### PROBLEM DESCRIPTION
Determine how many lines in the listing below contain "APERTURE", then give only that number.

### RECORDS TO USE

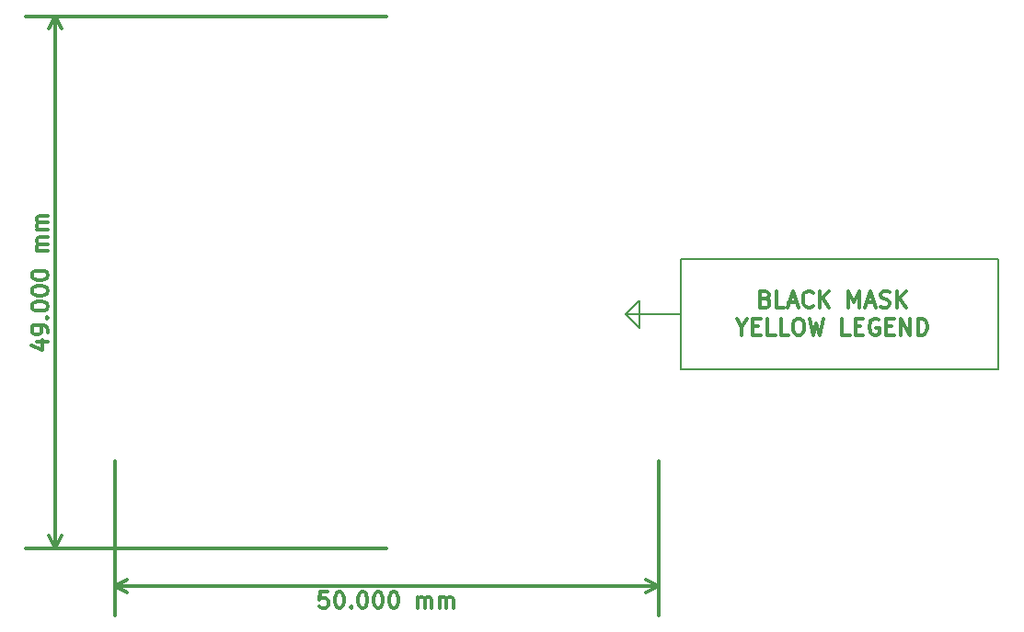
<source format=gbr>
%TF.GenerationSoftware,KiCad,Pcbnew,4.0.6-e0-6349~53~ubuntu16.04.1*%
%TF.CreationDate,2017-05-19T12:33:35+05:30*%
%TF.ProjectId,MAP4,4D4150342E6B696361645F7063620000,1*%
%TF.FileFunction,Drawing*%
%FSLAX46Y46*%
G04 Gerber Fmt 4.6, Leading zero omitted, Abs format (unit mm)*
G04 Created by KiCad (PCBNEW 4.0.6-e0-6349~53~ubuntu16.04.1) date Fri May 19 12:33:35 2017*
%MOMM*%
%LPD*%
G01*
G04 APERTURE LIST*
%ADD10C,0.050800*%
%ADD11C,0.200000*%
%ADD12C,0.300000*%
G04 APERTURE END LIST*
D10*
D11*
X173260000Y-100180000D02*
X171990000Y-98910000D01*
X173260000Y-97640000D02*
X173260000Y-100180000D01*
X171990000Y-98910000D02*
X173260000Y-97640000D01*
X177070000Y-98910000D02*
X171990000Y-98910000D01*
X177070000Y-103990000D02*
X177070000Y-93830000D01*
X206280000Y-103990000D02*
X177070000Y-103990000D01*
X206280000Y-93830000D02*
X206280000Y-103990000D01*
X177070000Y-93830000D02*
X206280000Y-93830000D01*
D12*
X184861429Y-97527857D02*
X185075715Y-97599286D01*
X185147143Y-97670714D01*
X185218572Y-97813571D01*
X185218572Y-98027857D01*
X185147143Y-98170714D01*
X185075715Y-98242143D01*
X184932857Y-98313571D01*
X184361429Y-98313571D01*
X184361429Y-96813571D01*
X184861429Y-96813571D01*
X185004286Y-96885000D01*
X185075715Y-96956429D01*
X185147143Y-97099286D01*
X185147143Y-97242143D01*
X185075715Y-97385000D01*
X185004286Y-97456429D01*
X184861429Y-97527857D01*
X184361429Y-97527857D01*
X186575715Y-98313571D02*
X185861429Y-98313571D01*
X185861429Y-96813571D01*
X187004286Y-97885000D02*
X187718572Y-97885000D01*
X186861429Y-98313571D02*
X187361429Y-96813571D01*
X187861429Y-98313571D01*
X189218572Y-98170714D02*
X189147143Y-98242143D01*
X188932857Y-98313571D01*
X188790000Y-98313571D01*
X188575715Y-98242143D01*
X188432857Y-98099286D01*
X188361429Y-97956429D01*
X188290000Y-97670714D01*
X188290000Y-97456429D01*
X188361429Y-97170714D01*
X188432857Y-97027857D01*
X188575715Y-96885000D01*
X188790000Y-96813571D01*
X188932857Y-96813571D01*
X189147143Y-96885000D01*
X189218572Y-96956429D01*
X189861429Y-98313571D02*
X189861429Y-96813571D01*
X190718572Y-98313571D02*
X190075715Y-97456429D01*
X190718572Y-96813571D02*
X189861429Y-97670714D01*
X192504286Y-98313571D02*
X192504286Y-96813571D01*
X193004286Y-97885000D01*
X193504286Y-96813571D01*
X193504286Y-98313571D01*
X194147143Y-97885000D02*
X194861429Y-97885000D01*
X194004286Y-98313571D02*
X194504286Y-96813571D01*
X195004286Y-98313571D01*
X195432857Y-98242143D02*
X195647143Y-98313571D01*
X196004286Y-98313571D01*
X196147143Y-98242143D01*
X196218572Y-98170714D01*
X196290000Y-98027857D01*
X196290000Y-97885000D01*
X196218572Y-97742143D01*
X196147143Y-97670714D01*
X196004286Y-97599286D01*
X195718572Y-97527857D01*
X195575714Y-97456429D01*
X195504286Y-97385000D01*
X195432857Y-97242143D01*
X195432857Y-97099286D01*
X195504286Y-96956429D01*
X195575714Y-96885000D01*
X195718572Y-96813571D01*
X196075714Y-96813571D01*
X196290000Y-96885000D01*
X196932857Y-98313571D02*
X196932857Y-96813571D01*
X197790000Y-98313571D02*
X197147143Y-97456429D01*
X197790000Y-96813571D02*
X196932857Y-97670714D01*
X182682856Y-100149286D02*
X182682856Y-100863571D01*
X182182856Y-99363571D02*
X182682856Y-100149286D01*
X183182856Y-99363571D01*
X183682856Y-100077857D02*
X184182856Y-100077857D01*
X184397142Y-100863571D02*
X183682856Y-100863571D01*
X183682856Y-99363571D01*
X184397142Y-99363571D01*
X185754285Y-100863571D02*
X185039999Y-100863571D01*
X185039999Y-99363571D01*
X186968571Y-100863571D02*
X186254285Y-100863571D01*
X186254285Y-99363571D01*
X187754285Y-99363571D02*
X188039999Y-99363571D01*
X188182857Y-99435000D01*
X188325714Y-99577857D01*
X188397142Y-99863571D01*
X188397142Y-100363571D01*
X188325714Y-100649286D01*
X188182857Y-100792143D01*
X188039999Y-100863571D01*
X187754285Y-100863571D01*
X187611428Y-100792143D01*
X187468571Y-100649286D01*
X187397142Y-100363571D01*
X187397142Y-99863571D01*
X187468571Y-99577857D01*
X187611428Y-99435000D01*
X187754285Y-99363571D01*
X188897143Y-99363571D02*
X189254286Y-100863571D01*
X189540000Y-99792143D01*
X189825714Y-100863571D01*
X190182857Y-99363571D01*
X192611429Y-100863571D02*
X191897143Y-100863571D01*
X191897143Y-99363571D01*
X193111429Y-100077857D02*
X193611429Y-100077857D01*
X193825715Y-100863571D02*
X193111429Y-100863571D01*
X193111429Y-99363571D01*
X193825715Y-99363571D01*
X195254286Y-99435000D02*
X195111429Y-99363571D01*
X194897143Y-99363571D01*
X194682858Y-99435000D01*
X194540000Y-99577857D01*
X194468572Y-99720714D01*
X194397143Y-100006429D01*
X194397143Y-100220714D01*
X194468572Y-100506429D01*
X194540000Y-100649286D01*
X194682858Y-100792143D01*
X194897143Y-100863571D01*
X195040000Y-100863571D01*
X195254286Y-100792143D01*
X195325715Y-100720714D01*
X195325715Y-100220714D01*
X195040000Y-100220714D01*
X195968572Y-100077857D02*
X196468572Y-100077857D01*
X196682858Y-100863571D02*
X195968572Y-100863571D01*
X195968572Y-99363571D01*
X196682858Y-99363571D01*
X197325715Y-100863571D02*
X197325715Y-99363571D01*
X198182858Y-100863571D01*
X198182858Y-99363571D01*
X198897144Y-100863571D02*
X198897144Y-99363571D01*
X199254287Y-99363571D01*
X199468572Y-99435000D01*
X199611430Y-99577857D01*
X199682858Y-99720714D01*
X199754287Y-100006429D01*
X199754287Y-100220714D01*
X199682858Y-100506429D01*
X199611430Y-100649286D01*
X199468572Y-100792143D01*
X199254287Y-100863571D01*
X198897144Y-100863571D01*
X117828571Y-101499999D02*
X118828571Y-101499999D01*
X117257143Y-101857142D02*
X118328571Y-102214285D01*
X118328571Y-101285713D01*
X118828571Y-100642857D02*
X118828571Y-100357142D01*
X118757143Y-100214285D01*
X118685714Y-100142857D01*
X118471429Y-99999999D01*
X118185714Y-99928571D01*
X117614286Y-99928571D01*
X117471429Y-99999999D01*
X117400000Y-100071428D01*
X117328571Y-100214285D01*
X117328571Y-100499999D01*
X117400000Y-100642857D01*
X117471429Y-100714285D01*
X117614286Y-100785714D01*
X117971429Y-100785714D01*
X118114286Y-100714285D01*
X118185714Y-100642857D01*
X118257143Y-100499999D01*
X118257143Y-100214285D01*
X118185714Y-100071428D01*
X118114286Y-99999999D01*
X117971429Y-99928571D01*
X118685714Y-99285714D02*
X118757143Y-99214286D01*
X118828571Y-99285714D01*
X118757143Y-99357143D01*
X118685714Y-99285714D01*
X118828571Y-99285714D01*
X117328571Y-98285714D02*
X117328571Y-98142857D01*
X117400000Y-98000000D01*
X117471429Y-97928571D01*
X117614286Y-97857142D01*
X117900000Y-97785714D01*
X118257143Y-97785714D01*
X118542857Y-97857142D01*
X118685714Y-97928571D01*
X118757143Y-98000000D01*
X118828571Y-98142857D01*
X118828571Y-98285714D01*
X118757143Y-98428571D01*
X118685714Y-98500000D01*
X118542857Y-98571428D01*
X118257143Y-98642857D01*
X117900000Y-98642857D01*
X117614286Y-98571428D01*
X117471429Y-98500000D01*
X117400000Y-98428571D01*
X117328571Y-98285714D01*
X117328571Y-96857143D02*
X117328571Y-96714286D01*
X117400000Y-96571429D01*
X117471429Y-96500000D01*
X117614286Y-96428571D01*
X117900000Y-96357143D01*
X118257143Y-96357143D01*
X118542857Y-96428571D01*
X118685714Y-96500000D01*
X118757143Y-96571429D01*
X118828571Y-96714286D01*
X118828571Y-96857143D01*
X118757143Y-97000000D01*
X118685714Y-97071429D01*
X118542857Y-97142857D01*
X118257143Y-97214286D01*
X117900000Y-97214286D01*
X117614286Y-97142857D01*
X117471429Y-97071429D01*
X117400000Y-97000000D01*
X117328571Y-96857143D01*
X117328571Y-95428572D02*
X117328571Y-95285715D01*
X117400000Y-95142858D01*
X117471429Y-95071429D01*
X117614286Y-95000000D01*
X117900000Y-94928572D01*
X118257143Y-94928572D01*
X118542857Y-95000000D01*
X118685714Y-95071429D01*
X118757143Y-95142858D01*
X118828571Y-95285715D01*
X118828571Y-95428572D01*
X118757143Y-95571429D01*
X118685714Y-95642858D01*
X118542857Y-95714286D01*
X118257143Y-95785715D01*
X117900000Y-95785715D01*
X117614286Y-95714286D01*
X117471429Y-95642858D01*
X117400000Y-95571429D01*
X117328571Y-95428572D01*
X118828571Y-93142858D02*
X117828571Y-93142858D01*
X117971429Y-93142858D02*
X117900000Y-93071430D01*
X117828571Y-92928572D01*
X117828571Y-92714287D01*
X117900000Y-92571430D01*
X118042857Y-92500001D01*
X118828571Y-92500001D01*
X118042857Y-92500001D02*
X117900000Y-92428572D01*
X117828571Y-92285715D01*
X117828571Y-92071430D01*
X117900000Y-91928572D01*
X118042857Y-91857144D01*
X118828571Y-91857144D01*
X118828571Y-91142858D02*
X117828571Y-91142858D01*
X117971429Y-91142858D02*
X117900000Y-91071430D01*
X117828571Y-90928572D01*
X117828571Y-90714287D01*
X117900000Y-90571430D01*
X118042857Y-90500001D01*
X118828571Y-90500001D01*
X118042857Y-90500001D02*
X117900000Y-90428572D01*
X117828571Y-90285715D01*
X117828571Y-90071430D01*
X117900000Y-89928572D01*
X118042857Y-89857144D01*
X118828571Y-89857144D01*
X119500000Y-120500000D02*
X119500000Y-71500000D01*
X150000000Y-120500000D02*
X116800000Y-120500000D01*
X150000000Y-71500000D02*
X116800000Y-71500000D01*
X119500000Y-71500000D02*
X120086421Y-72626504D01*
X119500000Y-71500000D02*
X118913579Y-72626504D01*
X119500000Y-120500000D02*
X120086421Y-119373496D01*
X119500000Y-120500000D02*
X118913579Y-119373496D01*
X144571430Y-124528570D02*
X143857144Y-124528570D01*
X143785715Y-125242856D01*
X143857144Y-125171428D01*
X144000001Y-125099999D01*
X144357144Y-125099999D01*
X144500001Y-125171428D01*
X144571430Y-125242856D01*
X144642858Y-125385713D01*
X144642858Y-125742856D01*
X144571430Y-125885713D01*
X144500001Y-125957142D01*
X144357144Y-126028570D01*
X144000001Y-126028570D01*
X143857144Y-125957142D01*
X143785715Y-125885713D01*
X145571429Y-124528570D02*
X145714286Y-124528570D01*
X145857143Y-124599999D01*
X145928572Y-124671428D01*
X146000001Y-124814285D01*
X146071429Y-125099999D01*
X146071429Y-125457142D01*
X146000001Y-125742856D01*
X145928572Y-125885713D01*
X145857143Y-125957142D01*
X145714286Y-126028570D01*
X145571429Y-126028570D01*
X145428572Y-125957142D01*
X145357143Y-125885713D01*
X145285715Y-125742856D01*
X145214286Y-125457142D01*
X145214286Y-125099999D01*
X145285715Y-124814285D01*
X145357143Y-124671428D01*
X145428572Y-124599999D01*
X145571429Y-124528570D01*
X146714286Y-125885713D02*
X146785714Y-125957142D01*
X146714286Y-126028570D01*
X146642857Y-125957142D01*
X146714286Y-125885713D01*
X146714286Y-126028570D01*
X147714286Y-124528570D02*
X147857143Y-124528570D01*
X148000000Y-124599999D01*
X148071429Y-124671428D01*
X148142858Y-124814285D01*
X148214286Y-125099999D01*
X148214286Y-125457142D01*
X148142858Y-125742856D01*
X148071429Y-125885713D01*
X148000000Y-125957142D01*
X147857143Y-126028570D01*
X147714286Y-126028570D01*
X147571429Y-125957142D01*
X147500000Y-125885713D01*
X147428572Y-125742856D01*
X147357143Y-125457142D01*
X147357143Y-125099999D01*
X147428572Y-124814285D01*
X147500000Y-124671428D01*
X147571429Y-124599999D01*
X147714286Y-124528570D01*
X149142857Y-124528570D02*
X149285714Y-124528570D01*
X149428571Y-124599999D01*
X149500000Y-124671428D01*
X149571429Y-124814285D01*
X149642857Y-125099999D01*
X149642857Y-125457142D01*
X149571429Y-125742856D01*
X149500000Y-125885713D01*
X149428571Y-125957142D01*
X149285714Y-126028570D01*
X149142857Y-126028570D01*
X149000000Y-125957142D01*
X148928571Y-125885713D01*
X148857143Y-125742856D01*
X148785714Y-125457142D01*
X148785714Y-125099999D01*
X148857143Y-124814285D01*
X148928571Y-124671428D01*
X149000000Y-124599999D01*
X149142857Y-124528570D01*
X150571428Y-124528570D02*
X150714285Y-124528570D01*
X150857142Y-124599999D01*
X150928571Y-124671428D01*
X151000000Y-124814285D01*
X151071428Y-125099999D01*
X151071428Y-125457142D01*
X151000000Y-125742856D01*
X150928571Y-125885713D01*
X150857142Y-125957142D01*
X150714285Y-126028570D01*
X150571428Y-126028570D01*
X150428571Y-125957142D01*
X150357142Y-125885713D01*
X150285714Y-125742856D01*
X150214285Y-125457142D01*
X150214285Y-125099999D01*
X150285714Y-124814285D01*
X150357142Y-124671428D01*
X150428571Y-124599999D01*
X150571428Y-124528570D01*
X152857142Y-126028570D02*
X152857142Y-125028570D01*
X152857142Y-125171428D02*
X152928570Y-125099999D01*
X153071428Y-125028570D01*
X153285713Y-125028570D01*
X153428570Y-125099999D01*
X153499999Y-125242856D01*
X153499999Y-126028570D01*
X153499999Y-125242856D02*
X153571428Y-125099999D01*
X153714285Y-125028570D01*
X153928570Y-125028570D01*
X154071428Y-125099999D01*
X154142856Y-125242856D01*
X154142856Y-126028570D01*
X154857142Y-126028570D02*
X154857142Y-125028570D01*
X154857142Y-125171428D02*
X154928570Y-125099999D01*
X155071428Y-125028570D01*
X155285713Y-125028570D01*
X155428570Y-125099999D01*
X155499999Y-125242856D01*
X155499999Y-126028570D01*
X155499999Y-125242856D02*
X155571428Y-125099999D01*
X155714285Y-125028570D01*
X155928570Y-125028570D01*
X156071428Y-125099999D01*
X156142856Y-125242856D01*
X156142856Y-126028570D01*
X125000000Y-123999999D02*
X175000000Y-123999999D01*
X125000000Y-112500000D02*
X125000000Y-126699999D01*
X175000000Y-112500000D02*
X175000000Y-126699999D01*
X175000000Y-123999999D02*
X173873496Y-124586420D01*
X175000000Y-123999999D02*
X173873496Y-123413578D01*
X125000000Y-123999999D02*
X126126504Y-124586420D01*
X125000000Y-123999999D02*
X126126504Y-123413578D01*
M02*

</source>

### REPLY
2